Compiti da svolgere
a) Stampa parola per parola la parte del brano sul rigore sbagliato da Perotti che comincia con "Il 23 settembre 2017 è" e prosegue fino a "più di sempre.".
b) Procedi con il brano sul rigore sbagliato da Perotti, riprendendo dal punto in cui termina.

#### Brano proposto ####

Il 23 settembre 2017 è una data importante, purtroppo per l’argentino al negativo: Diego Perotti, al quindicesimo tentativo, sbaglia un rigore. “Bizzarri mi conosce bene, per questo ho deciso di cambiare tecnica e andare più velocemente verso il dischetto”, aveva detto in occasione del penalty realizzato circa dieci mesi prima allo stesso avversario, che vestiva la maglia del Pescara. Ma stavolta torna alla sua filosofia, e parte con estenuante lentezza. La frequenza dei passi è forse ancora più bassa del consueto. La tensione è alle stelle, il tempo si dilata come sempre, più di sempre.

Albano Bizzarri è a undici metri di distanza da Diego. Si era già trovato nella stessa situazione un anno prima e si era dovuto piegare ai tamburi del Monito. Che un anno dopo fosse memore di quanto aveva già attraversato, che avesse studiato il suo avversario, non è dato saperlo. In ogni caso, Bizzarri è il primo portiere a non subire gol su rigore da quella macchina infallibile. E di sicuro non è un caso.

Con l’avvicinarsi del suo avversario alla sfera, il portiere saltella prima sul posto e, un momento prima dell’impatto col pallone si muove. Tutti gli altri avevano fatto lo stesso, senza ottenere i risultati sperati. Ma Bizzarri si muove con un piccolo balzo in avanti, non laterale. Guadagna qualche passo, ma non battezza un palo. Diego stavolta pecca. O manca della sua ben nota freddezza, oppure colpisce il pallone difettosamente. Ma non c’è tanto da rimuginarci su, Diego sbaglia. Colpisce il palo. Infrange il suo record. 15 rigori all’attivo, 14 realizzazioni.

La Roma vince lo stesso per 3-1 sull’Udinese. Ma al 44’ del secondo tempo l’Olimpico sobbalza: quel numero 8 non è più una sentenza. È la fine di una storia romantica di calcio. Non è certo la fine di un’epoca, non è certo nulla di imprevedibile. È solamente un’inevitabile ritorno alla realtà per Diego e tutti i suoi tifosi, che adoravano il fatto di poter sognare.

#### Voci fornite ####

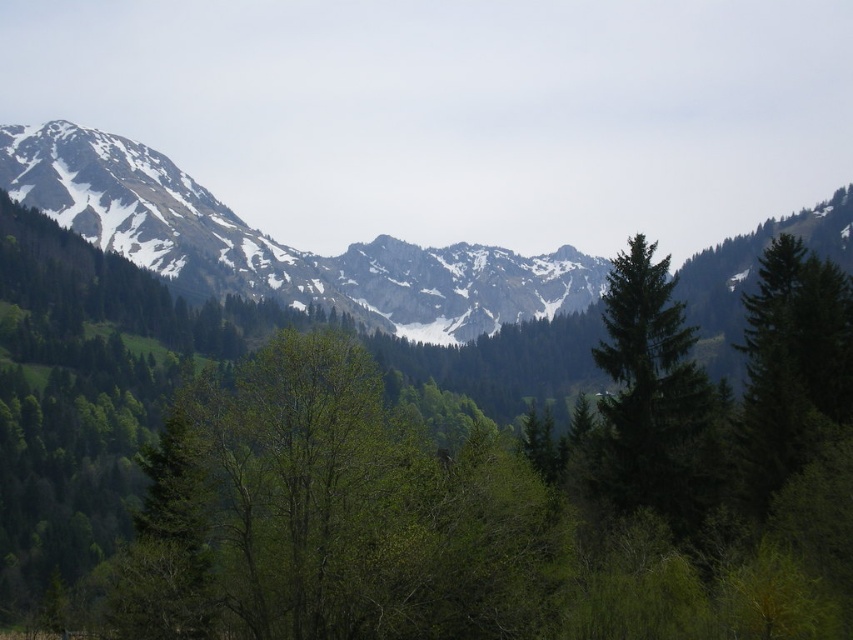
Between green leafy tree at center and green matte tree at center, which one appears on the left side from the viewer's perspective?

green leafy tree at center

Does point (839, 364) lie behind point (654, 324)?

Yes, it is.

Find the location of a particular element. green leafy tree at center is located at coordinates (489, 500).

Does point (25, 141) come closer to viewer compared to point (619, 502)?

That is False.

Is point (595, 292) behind point (670, 499)?

Yes, it is behind point (670, 499).

You are a GUI agent. You are given a task and a screenshot of the screen. Output one action in this format:
    pyautogui.click(x=<x>, y=<y>)
    Task: Click on the snowy rock mountain range at left
    This screenshot has height=640, width=853.
    Given the screenshot: What is the action you would take?
    pyautogui.click(x=277, y=244)

Does green leafy tree at center have a larger size compared to snowy rock mountain range at left?

Yes, green leafy tree at center is bigger than snowy rock mountain range at left.

Does green leafy tree at center appear on the left side of snowy rock mountain range at left?

Correct, you'll find green leafy tree at center to the left of snowy rock mountain range at left.

Between point (465, 572) and point (177, 225), which one is positioned in front?

Positioned in front is point (465, 572).

The width and height of the screenshot is (853, 640). Find the location of `green leafy tree at center`. green leafy tree at center is located at coordinates (489, 500).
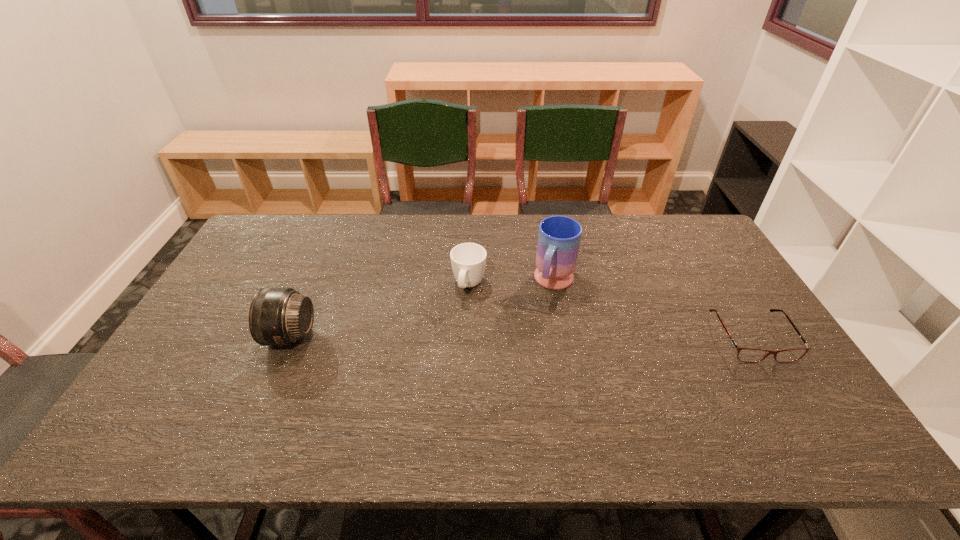
In order to click on the leftmost object in this screenshot , I will do `click(277, 316)`.

Where is `the second tallest object`? Image resolution: width=960 pixels, height=540 pixels. the second tallest object is located at coordinates (277, 316).

Find the location of a particular element. This screenshot has height=540, width=960. the rightmost object is located at coordinates [x=751, y=355].

Identify the location of spectacles. (751, 355).

Find the location of a particular element. mug is located at coordinates (559, 237).

Locate an element on the screen. the tallest object is located at coordinates (559, 237).

Image resolution: width=960 pixels, height=540 pixels. I want to click on cup, so click(468, 260).

You are a GUI agent. You are given a task and a screenshot of the screen. Output one action in this format:
    pyautogui.click(x=<x>, y=<y>)
    Task: Click on the third object from right to left
    The image size is (960, 540).
    Given the screenshot: What is the action you would take?
    pyautogui.click(x=468, y=260)

You are a GUI agent. You are given a task and a screenshot of the screen. Output one action in this format:
    pyautogui.click(x=<x>, y=<y>)
    Task: Click on the vacant space situated on the front-facing side of the leftmost object
    
    Given the screenshot: What is the action you would take?
    pyautogui.click(x=204, y=336)

Identify the location of vacant area situated 0.110m on the front-facing side of the leftmost object. The width and height of the screenshot is (960, 540). (227, 336).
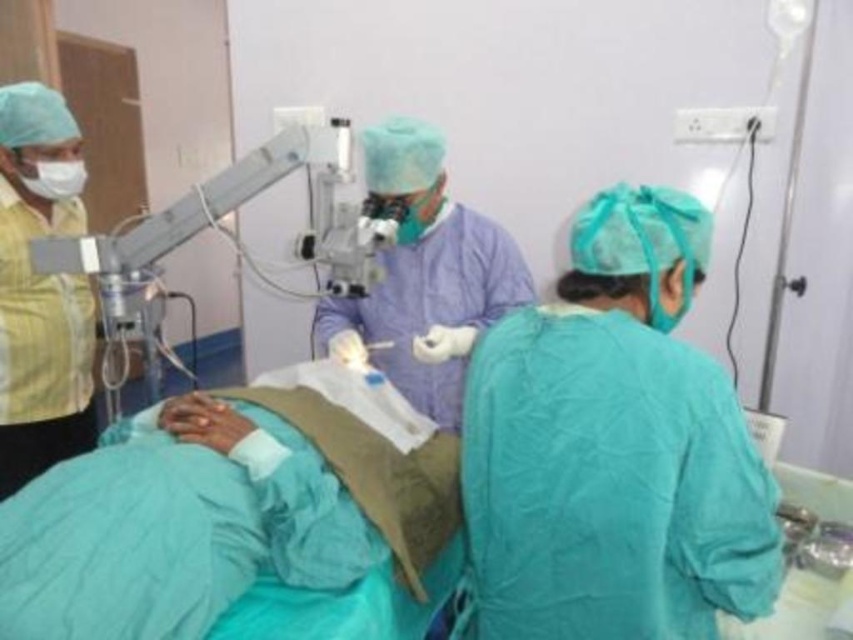
Who is positioned more to the left, green surgical gown at center or metallic microscope at upper center?

Positioned to the left is metallic microscope at upper center.

How much distance is there between green surgical gown at center and metallic microscope at upper center?

green surgical gown at center is 21.75 inches from metallic microscope at upper center.

Identify the location of green surgical gown at center. The width and height of the screenshot is (853, 640). (613, 448).

Does point (421, 205) come behind point (109, 360)?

####

Risultati in ordine
a)
Il 23 settembre 2017 è una data importante, purtroppo per l’argentino al negativo: Diego Perotti, al quindicesimo tentativo, sbaglia un rigore. “Bizzarri mi conosce bene, per questo ho deciso di cambiare tecnica e andare più velocemente verso il dischetto”, aveva detto in occasione del penalty realizzato circa dieci mesi prima allo stesso avversario, che vestiva la maglia del Pescara. Ma stavolta torna alla sua filosofia, e parte con estenuante lentezza. La frequenza dei passi è forse ancora più bassa del consueto. La tensione è alle stelle, il tempo si dilata come sempre, più di sempre.

b)
Un mese dopo, Diego si ripresenta dal dischetto, e col suo gol regala i tre punti alla sua squadra. È stata l’eccezione che conferma la regola: questo ragazzo i rigori non li sbaglia. E questa ipotesi trova conferma nella stracittadina contro la Lazio. Diego la sblocca, la Roma la vince.

Il 16 dicembre 2017 è la seconda data da ricordare: a Diego Perotti viene parato un calcio di rigore. La Roma è sullo 0-0. All’Olimpico il Cagliari fa densità e al minuto 52’ concede la battuta dagli undici metri all’argentino, che può regalare ancora i tre punti ai suoi.

Di fronte a lui c’è Alessio Cragno, 23enne portiere di Fiesole. Mentre Diego s’incammina, lui è fermo sui suoi piedi. Piegato in avanti, con le mani poggiate sulle ginocchia. Non è solo fermo, è piantato a terra. La testa, però, è alta. Lo sguardo è fisso sul Monito. I tifosi si chiedono come si possa esser così calmi nell’affrontare un rigorista come quello. Forse se lo sta chiedendo lo stesso rigorista.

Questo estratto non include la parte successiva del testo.